**TEXT SEGMENT**
::::::::
BY SAM HITCHCOCK
NEWJERSEYNEWSROOM.COM
COMMENTARY
Eli Manning will win the MVP award this season, next season, or possibly the season after. And when he does, it will be long overdue. Manning is playing like the best quarterback in the NFL right now, better than Matt Ryan, Tom Brady, older brother Peyton, Alex Smith, and Drew Brees. Football Outsiders, an advanced metric “innovative statistics, intelligent analysis” website for statheads, has Manning leading the NFL in its two most important statistical categories for quarterbacks: DYAR and DVOA.
DYAR, or Defense-adjusted Yards Above Replacement, is “the value of the quarterback’s performance compared to replacement level, adjusted for situation and opponent and then translated into yardage.” In other words, this metric favors a signal-caller who has more total value in comparison to his contemporaries.
How well is Eli playing? His DYAR is almost double that of Sunday’s opponent, Alex Smith (who sits in eighth overall in the NFL). Manning’s total DYAR is 582, making him one of three quarterbacks above the 500 mark. The biggest difference between Manning and the other two quarterbacks is that their totals are much closer to each other than they are to his. With Peyton sitting in second place with a 535 DYAR, and Tom Brady at 503, Eli has a 46-point lead over his brother, while Peyton is outdoing Brady by 32.
The second metric worth dissecting is DVOA, or Defense-adjusted Value Over Average. This metric represents “value, per play, over an average quarterback in the same game situations. The more positive the DVOA rating, the better the player’s performance. Negative DVOA represents a below-average offense.” Translation, DVOA evaluates a quarterback’s value per play.
Manning tops the NFL in DVOA as well, with 31.0 percent as his leading total. Ranking second and third are Matt Schaub and Tom Brady with 29.0 percent and 28.9 percent. Manning is the only quarterback who has a DVOA above 30 percent, while everyone else in the top five has a percentage over 20 percent. Moving beyond that top tier, there is a steep drop into the teens. Christian Ponder is eighth overall with 10.7 percent, which means Manning’s value per play is almost triple that of Ponder’s.
The Giants’ competitor for attention and the back pages is what puts Manning’s extraordinary accolades into perspective. The New York Jets’ quarterback, Mark Sanchez, a recent victim of the Giants’ upcoming opponent (the San Francisco 49ers) has a 29th ranked DYAR and DVOA.
::::::::
**DATA TO USE**
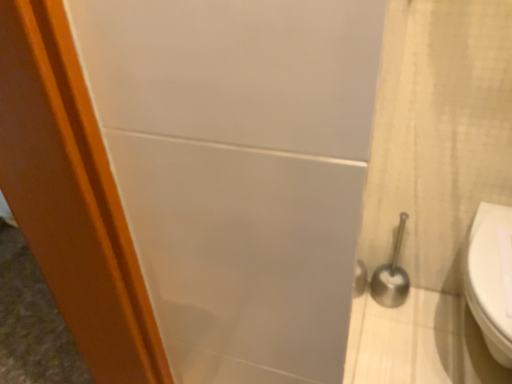
Question: Is point click(472, 312) positioned closer to the camera than point click(390, 271)?

Choices:
 (A) closer
 (B) farther

Answer: (A)

Question: Is white glossy toilet at right wider or thinner than satin silver toilet brush at right?

Choices:
 (A) wide
 (B) thin

Answer: (A)

Question: From a real-world perspective, is white glossy toilet at right physically located above or below satin silver toilet brush at right?

Choices:
 (A) above
 (B) below

Answer: (A)

Question: From the image's perspective, relative to white glossy toilet at right, is satin silver toilet brush at right above or below?

Choices:
 (A) above
 (B) below

Answer: (A)

Question: Is satin silver toilet brush at right wider or thinner than white glossy toilet at right?

Choices:
 (A) thin
 (B) wide

Answer: (A)

Question: Is satin silver toilet brush at right taller or shorter than white glossy toilet at right?

Choices:
 (A) tall
 (B) short

Answer: (A)

Question: Considering their positions, is satin silver toilet brush at right located in front of or behind white glossy toilet at right?

Choices:
 (A) behind
 (B) front

Answer: (A)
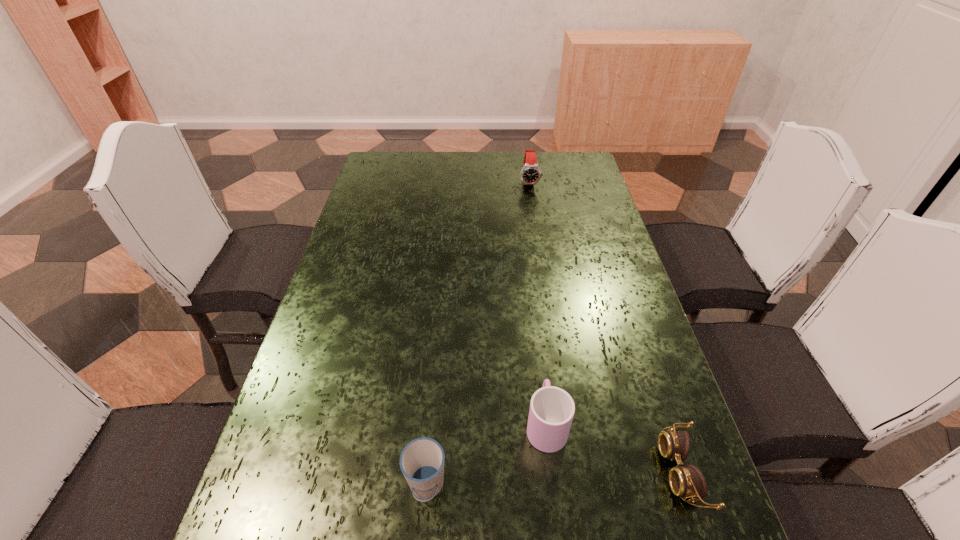
I want to click on object that is the closest to the watch, so click(x=552, y=409).

You are a GUI agent. You are given a task and a screenshot of the screen. Output one action in this format:
    pyautogui.click(x=<x>, y=<y>)
    Task: Click on the vacant region that satisfies the following two spatial constraints: 1. through the lenses of the rightmost object; 2. with a handle on the side of the left cup
    
    Given the screenshot: What is the action you would take?
    pyautogui.click(x=687, y=487)

Locate an element on the screen. The image size is (960, 540). vacant area in the image that satisfies the following two spatial constraints: 1. through the lenses of the shortest object; 2. with a handle on the side of the left cup is located at coordinates pyautogui.click(x=687, y=487).

Identify the location of free space that satisfies the following two spatial constraints: 1. through the lenses of the shortest object; 2. with a handle on the side of the nearer cup. 687,487.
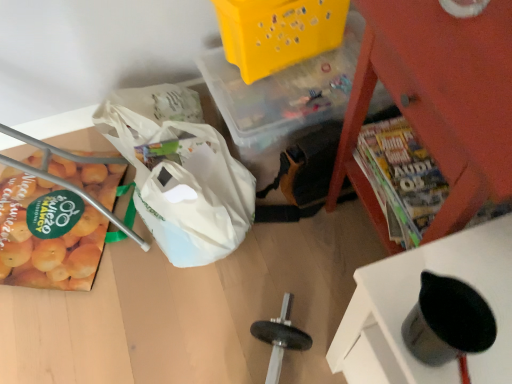
Question: Is white plastic grocery bag at lower left spatially inside metallic red magazine rack at upper right, arranged as the first furniture when viewed from the back, or outside of it?

Choices:
 (A) inside
 (B) outside

Answer: (B)

Question: From a real-world perspective, relative to metallic red magazine rack at upper right, the second furniture positioned from the front, is white plastic grocery bag at lower left vertically above or below?

Choices:
 (A) below
 (B) above

Answer: (A)

Question: Estimate the real-world distances between objects in this image. Which object is closer to the silver metallic cup at lower right, the second furniture viewed from the back?

Choices:
 (A) yellow matte oranges at left
 (B) metallic red magazine rack at upper right, arranged as the first furniture when viewed from the back
 (C) yellow plastic basket at upper center
 (D) white plastic grocery bag at lower left

Answer: (B)

Question: Based on their relative distances, which object is nearer to the yellow plastic basket at upper center?

Choices:
 (A) white plastic grocery bag at lower left
 (B) silver metallic cup at lower right, arranged as the 1th furniture when viewed from the front
 (C) metallic red magazine rack at upper right, the second furniture positioned from the front
 (D) yellow matte oranges at left

Answer: (A)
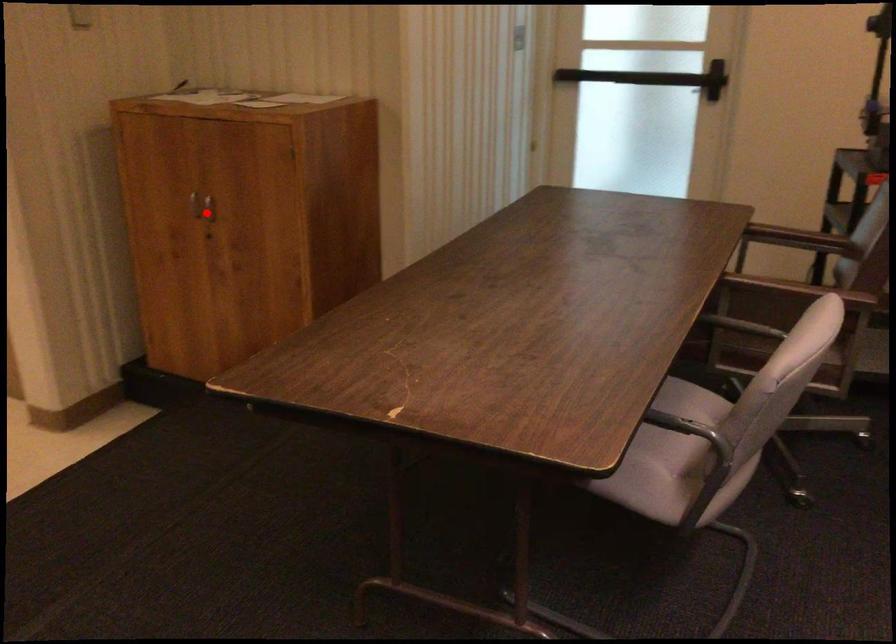
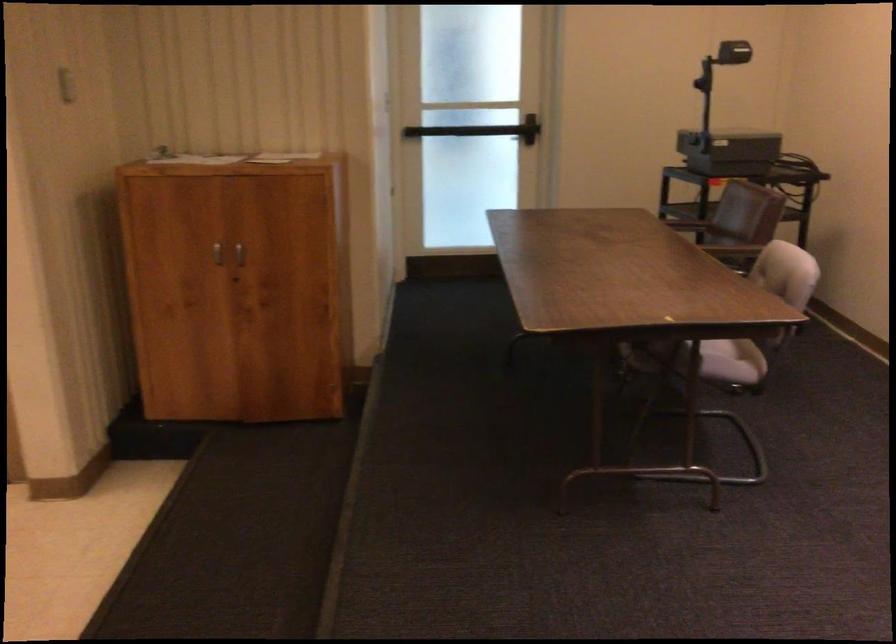
Question: I am providing you with two images of the same scene from different viewpoints. In image1, a red point is highlighted. Considering the same 3D point in image2, which of the following is correct?

Choices:
 (A) It is closer
 (B) It is farther

Answer: (B)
::::::::
**TASKS TO CARRY OUT**
1. Report how many lines in the listing contain the string "screenshot". Case counts, and the reply should be the number alone.
2. Write the next part of the commentary on Eli Manning's quarterback statistics, picking up after its last sentence.

**ANSWERS TO THE EXERCISES**
1. 2

2.
Sanchez is in the cellar for both categories, getting beaten out for the lowest total in the NFL by only Josh Freeman, Brandon Weeden, Matt Cassel, and Blaine Gabbert (33 quarterbacks are ranked).
Manning and Sanchez both came into the NFL as highly drafted franchise-changing quarterbacks. They were rising superstar signal-callers expected to lead their teams to multiple Super Bowl wins. It reminds me of a slightly altered version of the movie Trading Places, where both Manning and Sanchez start the movie as Louis Winthrope III (Dan Aykroyd). Unfortunately for Sanchez, he ends up being the down-on-his-luck Winthrope, who eventually is so desperate that he tries to plant drugs in Eddie Murphy’s desk in an attempt to get his job back (he also uses a firearm to flee the scene).
The upshot is that Manning will go down as the best Giants quarterback ever and one the NFL’s all-time greats. As for Sanchez? My guess is he will not be with the Jets in two years. Manning should make some room on his trophy case, because an MVP award is imminent.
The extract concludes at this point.